··· Items ···

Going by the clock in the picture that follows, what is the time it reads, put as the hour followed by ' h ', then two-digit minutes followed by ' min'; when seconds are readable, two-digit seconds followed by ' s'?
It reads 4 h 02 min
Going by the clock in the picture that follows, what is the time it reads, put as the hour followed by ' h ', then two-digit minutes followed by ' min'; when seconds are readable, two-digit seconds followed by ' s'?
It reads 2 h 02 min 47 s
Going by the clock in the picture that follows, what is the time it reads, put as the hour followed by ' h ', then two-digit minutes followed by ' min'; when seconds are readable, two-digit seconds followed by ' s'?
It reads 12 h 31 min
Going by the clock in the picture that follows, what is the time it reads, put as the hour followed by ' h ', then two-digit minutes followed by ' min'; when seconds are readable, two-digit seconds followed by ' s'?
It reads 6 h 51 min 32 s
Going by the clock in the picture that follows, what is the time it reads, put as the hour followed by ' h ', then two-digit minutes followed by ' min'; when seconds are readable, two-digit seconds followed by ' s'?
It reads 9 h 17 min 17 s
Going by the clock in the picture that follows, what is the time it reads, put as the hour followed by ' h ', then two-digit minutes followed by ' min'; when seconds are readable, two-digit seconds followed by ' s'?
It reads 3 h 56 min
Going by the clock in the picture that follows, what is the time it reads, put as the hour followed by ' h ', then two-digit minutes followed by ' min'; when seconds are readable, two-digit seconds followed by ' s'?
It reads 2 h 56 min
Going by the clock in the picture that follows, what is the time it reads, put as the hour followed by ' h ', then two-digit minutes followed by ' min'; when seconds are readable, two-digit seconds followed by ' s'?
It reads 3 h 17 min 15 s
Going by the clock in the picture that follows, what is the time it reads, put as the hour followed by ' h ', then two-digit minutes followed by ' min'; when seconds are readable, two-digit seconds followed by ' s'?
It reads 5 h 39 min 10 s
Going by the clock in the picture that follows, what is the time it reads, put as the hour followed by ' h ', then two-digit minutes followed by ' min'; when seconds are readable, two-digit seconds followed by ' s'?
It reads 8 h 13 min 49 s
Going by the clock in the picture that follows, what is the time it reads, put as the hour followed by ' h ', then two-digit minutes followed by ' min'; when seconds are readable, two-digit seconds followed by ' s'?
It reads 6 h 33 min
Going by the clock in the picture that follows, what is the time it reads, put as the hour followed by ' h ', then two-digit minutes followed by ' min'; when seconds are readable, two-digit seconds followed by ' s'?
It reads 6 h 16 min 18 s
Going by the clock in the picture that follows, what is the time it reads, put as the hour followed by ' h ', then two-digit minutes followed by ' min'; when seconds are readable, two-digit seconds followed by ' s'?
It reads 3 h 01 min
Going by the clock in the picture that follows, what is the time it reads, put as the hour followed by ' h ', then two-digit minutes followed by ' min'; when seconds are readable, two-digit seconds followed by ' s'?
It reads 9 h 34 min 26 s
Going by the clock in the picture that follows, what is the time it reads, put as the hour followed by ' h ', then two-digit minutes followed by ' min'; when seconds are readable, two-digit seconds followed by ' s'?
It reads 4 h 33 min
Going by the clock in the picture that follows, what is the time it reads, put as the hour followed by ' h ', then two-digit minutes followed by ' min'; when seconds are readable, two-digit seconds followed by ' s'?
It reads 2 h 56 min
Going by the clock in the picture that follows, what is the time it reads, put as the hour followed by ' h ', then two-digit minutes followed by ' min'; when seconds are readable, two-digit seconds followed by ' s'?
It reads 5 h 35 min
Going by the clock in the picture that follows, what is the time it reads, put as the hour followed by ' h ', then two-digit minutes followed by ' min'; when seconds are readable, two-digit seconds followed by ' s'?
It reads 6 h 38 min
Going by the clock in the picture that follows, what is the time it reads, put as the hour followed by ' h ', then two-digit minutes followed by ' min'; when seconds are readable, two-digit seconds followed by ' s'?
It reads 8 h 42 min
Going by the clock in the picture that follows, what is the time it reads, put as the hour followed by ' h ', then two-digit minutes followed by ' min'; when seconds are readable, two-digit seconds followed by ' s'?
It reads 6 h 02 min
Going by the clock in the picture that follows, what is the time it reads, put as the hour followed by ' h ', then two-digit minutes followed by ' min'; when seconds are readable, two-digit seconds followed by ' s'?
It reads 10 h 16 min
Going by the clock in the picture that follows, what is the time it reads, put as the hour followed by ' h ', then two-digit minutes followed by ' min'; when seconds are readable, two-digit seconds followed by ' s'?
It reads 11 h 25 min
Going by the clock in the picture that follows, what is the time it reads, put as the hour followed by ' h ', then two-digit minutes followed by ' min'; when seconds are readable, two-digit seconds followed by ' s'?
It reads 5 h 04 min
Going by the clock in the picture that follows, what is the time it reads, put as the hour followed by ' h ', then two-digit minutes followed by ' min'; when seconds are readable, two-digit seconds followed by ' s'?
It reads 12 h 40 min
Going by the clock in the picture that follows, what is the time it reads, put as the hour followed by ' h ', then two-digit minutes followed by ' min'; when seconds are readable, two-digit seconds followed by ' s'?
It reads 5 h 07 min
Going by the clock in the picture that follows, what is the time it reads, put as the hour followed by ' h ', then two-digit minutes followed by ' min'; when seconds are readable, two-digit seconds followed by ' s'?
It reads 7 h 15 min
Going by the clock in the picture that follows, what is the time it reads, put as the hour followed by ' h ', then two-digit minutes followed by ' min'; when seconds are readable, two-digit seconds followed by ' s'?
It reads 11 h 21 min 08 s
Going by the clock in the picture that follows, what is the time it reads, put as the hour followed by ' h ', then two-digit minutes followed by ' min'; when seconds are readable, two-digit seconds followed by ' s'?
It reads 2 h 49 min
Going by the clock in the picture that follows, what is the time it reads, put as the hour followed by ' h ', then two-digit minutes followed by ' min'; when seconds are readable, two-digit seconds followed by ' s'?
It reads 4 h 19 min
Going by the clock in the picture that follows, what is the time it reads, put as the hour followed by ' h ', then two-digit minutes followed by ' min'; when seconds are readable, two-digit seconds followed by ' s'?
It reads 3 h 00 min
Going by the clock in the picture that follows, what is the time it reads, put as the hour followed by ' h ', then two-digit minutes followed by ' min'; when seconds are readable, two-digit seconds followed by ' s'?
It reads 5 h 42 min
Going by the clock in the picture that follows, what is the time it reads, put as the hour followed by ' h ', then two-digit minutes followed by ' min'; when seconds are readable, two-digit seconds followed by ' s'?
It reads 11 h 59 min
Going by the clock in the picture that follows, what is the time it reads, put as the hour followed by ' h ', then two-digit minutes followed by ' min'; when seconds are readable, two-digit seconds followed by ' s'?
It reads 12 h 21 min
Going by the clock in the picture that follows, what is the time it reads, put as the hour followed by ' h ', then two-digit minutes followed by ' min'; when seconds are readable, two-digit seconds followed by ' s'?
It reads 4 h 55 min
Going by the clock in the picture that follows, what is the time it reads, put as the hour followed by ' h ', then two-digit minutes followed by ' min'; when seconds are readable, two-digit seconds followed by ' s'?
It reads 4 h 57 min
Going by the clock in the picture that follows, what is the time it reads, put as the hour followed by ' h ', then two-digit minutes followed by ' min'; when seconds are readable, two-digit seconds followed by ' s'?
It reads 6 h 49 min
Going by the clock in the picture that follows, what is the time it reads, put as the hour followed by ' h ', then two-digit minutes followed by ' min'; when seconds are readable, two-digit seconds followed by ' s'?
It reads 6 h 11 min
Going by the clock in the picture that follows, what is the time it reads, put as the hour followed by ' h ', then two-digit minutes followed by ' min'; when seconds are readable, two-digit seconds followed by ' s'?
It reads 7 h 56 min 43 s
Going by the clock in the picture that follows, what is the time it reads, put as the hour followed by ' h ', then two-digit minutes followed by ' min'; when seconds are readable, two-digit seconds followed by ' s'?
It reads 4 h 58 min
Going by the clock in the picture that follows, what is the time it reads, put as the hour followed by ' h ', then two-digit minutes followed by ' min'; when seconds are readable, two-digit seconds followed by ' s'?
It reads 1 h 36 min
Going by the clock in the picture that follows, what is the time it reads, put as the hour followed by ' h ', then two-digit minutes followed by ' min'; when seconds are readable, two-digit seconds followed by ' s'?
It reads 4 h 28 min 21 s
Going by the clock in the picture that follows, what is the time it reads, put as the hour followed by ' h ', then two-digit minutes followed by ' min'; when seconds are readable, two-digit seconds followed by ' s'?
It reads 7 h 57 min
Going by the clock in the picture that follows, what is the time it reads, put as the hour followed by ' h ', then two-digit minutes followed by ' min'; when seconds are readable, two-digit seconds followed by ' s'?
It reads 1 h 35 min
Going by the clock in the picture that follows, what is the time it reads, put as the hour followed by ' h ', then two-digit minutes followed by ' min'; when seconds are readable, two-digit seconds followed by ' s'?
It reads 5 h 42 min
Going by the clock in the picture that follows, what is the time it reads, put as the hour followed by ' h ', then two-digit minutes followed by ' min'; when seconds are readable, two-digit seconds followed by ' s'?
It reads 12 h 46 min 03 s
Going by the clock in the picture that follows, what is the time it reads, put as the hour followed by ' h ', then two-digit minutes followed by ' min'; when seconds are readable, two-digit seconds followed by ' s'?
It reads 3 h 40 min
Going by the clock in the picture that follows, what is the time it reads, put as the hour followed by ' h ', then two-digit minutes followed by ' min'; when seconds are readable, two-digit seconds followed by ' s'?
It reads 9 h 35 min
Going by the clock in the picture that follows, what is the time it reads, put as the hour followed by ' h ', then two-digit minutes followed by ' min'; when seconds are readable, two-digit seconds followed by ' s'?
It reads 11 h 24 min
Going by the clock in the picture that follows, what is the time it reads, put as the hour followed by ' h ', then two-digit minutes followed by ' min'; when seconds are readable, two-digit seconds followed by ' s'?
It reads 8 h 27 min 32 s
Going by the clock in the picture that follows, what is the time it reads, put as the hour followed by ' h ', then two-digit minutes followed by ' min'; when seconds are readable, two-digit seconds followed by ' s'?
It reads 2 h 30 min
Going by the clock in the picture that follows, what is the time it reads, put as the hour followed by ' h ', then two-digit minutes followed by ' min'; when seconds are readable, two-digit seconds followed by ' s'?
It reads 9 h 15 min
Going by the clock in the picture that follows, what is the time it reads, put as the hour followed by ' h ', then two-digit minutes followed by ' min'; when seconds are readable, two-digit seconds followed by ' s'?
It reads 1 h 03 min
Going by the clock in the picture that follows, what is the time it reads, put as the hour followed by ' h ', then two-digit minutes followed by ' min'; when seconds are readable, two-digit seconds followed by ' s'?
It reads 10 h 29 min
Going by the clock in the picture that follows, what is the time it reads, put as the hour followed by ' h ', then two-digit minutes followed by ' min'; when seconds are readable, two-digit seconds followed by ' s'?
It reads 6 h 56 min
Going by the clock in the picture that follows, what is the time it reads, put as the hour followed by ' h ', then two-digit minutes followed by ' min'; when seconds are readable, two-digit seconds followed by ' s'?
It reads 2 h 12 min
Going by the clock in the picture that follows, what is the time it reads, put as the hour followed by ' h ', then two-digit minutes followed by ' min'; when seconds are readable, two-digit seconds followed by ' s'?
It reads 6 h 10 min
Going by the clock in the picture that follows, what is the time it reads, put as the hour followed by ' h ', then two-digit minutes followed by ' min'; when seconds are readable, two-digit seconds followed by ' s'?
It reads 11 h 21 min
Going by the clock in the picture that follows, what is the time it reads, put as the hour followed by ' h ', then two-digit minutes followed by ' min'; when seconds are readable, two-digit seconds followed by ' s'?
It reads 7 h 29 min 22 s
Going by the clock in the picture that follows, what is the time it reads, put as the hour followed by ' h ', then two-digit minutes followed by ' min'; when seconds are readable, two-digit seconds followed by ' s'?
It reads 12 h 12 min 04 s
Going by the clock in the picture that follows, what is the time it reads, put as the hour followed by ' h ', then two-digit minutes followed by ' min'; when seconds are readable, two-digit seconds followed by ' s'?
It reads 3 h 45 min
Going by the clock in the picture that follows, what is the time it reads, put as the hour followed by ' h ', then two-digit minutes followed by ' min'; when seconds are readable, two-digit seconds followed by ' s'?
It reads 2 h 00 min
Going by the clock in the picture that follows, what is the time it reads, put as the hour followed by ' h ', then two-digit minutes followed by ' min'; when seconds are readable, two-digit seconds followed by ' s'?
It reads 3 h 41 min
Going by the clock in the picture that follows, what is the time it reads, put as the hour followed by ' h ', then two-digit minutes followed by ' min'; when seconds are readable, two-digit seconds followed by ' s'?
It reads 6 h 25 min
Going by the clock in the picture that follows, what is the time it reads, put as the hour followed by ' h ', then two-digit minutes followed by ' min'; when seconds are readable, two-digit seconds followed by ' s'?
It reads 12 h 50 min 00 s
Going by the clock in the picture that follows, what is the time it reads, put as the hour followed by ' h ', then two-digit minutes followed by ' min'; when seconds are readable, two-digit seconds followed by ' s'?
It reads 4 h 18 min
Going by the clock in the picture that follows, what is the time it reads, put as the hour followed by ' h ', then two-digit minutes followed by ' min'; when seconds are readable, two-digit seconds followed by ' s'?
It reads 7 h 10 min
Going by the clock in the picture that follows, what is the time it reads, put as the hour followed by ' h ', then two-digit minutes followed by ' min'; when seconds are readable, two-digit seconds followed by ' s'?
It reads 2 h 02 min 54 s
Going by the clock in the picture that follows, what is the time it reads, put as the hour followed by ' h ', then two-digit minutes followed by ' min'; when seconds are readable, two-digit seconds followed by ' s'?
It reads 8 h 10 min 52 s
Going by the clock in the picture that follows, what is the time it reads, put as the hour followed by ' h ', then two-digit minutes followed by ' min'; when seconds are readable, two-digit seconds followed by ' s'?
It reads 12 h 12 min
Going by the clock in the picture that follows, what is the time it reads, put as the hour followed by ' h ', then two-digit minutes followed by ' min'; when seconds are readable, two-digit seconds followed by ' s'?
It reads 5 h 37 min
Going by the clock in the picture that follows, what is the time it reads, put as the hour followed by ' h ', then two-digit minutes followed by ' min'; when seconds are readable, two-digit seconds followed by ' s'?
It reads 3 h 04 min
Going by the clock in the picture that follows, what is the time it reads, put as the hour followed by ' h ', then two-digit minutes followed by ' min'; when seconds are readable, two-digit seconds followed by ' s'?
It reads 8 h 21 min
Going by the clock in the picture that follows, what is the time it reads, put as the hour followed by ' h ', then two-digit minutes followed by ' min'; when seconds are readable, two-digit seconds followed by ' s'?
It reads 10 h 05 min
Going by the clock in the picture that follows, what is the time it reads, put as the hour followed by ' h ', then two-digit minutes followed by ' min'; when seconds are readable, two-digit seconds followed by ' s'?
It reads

···

Transcribe the stretch of the material from its opening line through the line containing "It reads 2 h 02 min 47 s", inclusive, reproducing every character verbatim.

### Response below
Going by the clock in the picture that follows, what is the time it reads, put as the hour followed by ' h ', then two-digit minutes followed by ' min'; when seconds are readable, two-digit seconds followed by ' s'?
It reads 4 h 02 min
Going by the clock in the picture that follows, what is the time it reads, put as the hour followed by ' h ', then two-digit minutes followed by ' min'; when seconds are readable, two-digit seconds followed by ' s'?
It reads 2 h 02 min 47 s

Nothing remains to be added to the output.